TO DO:
1. Who moderated the roundtable discussion in the office space article?
2. Do these statements agree with the office space article? Answer yes or no for each, quoting the words of the article that decide it.
(a) The article mentions mixed-use projects in Richardson, Plano, and Frisco.
(b) A version of the article first appeared in print in the Dallas-Fort Worth Real Estate Review in Summer 2015.
(c) In the past, companies moved to where the workers were.
3. Pick up the office space article after its last sentence and keep writing.

TEXT SEGMENT:
## start

LEADING ARCHITECTS, DEVELOPERS, AND EXECUTIVES DISCUSS USER PERSPECTIVES ON OFFICE SPACE
In the past, workers would move to where the jobs were. These days, it’s the companies that are chasing employees. In a brain-based economy, they’ve learned they must locate their businesses where workers want to live — and provide the kind of work environment top talent requires. From downtown Dallas and Uptown to new “suburban-urban” mixed-use projects in Richardson, Plano, Frisco, and beyond, developers are striving to incorporate amenities that reflect the ever-changing work culture. We gathered a panel of leading architects, developers, and business executives to discuss user perspectives on office space — how things have changed, what trends are driving these changes, and where we’re headed. The roundtable discussion was moderated by Christine Perez.
PART 1: Goodbye, Cubicles of the ’90s: Trends and Tech in Office Space Planning
PART II: Trends and Tech in Office Space Planning Part 2: Health
A version of this article first appeared in print in the Dallas-Fort Worth Real Estate Review, Winter 2015.
THE PANELISTS
Let’s begin by getting a summary of your roles within your organizations.

## end

COLLECTED MATERIAL:
## start

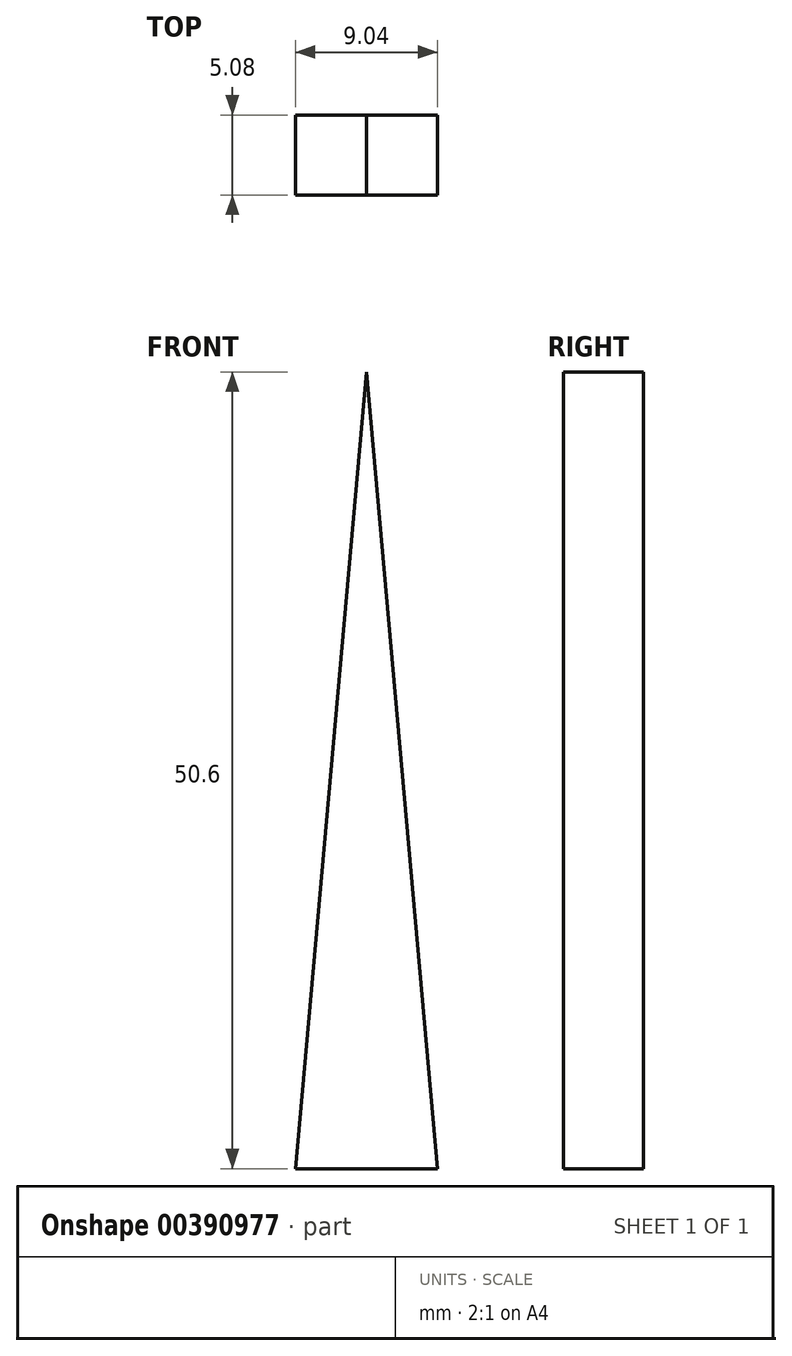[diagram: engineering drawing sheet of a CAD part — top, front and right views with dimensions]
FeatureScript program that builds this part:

## end

EXERCISE RESULTS:
1. Christine Perez

2.
(a) Yes: "new “suburban-urban” mixed-use projects in Richardson, Plano, Frisco, and beyond"
(b) No: "first appeared in print in the Dallas-Fort Worth Real Estate Review, Winter 2015"
(c) No: "In the past, workers would move to where the jobs were."

3.
MIKE BERRY: I actually wear two hats. Hillwood has just launched a new division called Hillwood Urban to try to build here in the core of Dallas, downtown and Uptown, on some sites we already own in Victory, along Woodall Rodgers, and off Turtle Creek, where we’re building our new campus and headquarters. We’re also developing a project in Frisco called Frisco Station, which is a highly dense, urban-style, mixed-use project. We’re also continuing to develop Alliance Town Center, a 900-acre, mixed-use project within Alliance. So, we’ve got our footprint spread throughout the North Texas region.
MANNY FERNANDEZ: I’m the managing partner of the Dallas office of KPMG. We’ve got about 1,500 employees here in Dallas, and we just moved into our new office at KPMG Plaza at Hall Arts at the end of July. I also chair the Economic Development Committee for the Chamber.
DUNCAN FULTON: I’m CEO and co-founder of GFF Architects, formerly Good, Fulton & Farrell, and we’re a 125-person firm headquartered in North Texas, but we’ve got a national practice. I personally spend about a third of my time on projects, a third of my time managing the firm, and a third of my time answering, “Hey, you got a minute?”
PAUL ROWSEY IV: I’m vice president of office development for RED Development. I office here in Dallas, but our corporate headquarters are in Phoenix, Arizona. I’m leading a project here called The Union Dallas. It’s located between Field and Akard streets, just north of Cedar Springs Avenue.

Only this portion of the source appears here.